The Office of Supervisory Appeals will be the final level of review of material supervisory determinations, independent of the divisions that make supervisory determinations. The office will be staffed by reviewing officials who are hired externally and may include former government officials, former bankers, and other former industry professionals. Each panel will include at least one reviewing official with bank supervisory experience and at least one reviewing official with industry experience. The FDIC will notify institutions once the office is operational.

Amicus Brief(ly): The proof will be in the pudding, as they say, but creating an independent appeals team that does not include examination staff charged with making supervisory determinations in the first place is sensible and promising. It is not clear that the existing Supervisory Appeals Review Committee, just a few years old, was doing a bad job. Rather, the FDIC apparently wanted to clear up some confusion about what findings were appealable, restate the purpose of the appeals team, establish clear rules about the constitution of any team reviewing an appeal, and provide details about the appeals process. Having received only eight comments on its proposal, the FDIC effectively adopted the guidance as proposed.

FDIC Approves Industrial Bank Applications Submitted By Ford Motor Company and General Motors Company

On January 22, the Board of Directors of the Federal Deposit Insurance Corporation approved deposit insurance applications submitted by Ford Motor Company to establish Ford Credit Bank and General Motors Company to establish GM Financial Bank. Both banks will be Utah-chartered industrial banks.

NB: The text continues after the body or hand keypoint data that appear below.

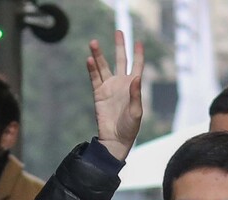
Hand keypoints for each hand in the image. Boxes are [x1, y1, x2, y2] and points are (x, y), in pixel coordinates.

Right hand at [87, 31, 144, 161]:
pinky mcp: (98, 93)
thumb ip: (136, 94)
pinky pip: (94, 78)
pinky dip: (91, 69)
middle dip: (120, 46)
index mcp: (133, 86)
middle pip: (121, 60)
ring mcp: (109, 87)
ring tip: (93, 42)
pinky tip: (89, 59)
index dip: (138, 53)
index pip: (137, 65)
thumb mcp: (136, 112)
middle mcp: (121, 83)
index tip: (138, 41)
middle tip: (118, 32)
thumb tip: (137, 77)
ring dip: (99, 55)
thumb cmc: (130, 128)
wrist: (115, 139)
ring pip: (103, 66)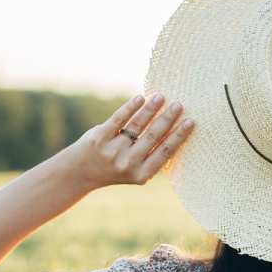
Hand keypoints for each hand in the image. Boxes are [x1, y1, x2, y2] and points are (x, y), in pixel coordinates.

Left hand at [65, 93, 195, 187]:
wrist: (81, 173)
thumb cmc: (116, 168)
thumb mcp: (136, 171)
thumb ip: (151, 156)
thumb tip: (174, 130)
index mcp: (142, 174)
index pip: (165, 152)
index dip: (178, 136)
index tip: (190, 122)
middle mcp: (128, 163)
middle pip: (153, 136)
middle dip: (167, 119)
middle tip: (179, 105)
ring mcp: (113, 150)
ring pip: (136, 125)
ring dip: (151, 109)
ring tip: (161, 97)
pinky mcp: (99, 137)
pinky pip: (118, 119)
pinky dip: (130, 107)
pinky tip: (140, 98)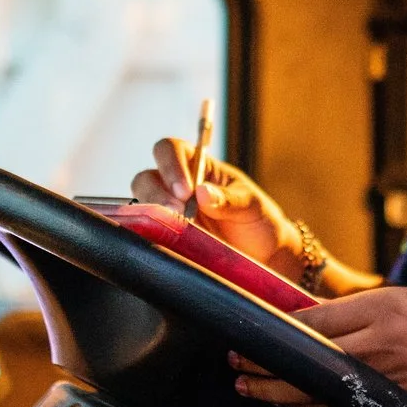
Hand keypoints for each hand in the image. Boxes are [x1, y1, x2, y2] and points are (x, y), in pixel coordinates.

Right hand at [131, 139, 306, 280]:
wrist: (264, 257)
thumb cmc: (258, 222)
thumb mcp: (252, 206)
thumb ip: (229, 199)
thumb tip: (203, 193)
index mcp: (199, 166)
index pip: (171, 150)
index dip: (171, 165)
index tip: (185, 191)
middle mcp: (177, 186)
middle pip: (147, 177)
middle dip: (158, 193)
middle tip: (178, 212)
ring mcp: (169, 213)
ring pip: (142, 204)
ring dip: (153, 214)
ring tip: (175, 228)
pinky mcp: (166, 237)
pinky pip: (147, 232)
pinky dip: (151, 234)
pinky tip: (166, 241)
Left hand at [232, 286, 406, 406]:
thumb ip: (374, 311)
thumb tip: (331, 319)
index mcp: (383, 306)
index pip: (315, 317)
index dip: (279, 325)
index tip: (254, 327)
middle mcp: (376, 340)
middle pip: (305, 353)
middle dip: (264, 362)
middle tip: (235, 363)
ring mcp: (381, 376)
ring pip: (314, 386)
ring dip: (277, 390)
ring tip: (249, 388)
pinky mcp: (389, 404)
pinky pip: (338, 405)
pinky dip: (309, 405)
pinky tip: (291, 405)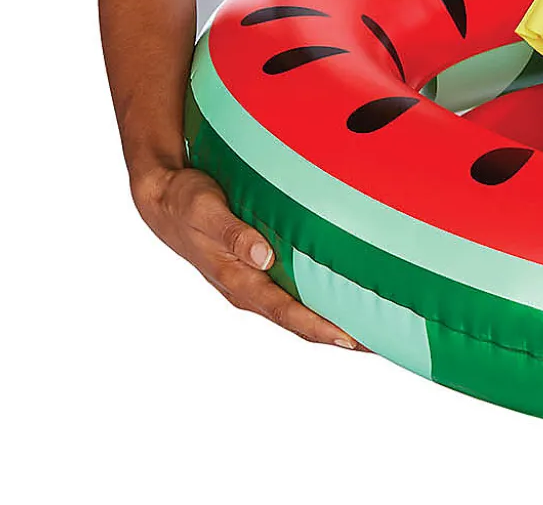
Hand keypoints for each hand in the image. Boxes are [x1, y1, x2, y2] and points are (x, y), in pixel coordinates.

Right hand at [133, 164, 363, 349]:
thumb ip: (233, 233)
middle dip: (337, 333)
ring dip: (331, 318)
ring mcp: (253, 280)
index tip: (351, 339)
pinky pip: (292, 288)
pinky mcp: (257, 266)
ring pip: (298, 308)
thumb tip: (263, 256)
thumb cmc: (185, 203)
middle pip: (299, 320)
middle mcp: (248, 288)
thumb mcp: (205, 211)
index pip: (286, 312)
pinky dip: (317, 295)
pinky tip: (342, 291)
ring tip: (372, 324)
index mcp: (238, 281)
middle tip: (380, 342)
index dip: (319, 327)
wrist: (163, 199)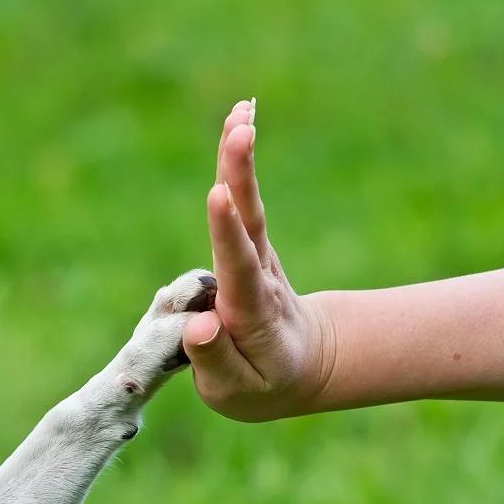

The FDIC's news release states that the banks' proposed business models will focus on providing automotive financing products nationwide, primarily through the purchase of retail installment sales contracts from independent dealers.

An American Financial Services Association's blog post announcing this development states that, "[f]or vehicle finance companies, industrial bank charters offer a stable, federally regulated framework that enhances their ability to serve customers efficiently while maintaining strong capital and consumer protection standards. The charter enables captive finance companies to operate with greater certainty, invest in technology and service improvements, and better manage funding costs - benefits that ultimately flow to consumers in the form of better pricing and expanded credit availability."

Amicus Brief(ly): With their new bank charters, these two companies have largely, if not entirely, unburdened themselves of state sales finance company licenses and the examinations and regulatory burdens that go with them. They trade that more cumbersome licensing environment for a different, but more centralized, regulatory environment as banks subject to regulation by the FDIC and Utah's Department of Financial Institutions (which has been overseeing another 17 industrial banks). It appears from the announcement that the main focus of these "captive" banks is to continue the finance company model of buying motor vehicle retail installment sale contracts, but they will both also add deposit-taking capacity for their customers, employees and retirees, and the general public through their websites and mobile applications. The companies are on a 12-month clock to stand these new industrial banks up.


1 For the unfamiliar, an “Amicus Brief” is a legal brief submitted by an amicus curiae (friend of the court) in a case where the person or organization (the “friend”) submitting the brief is not a party to the case, but is allowed by the court to file the brief to share information or expertise that bears on the issues in the case.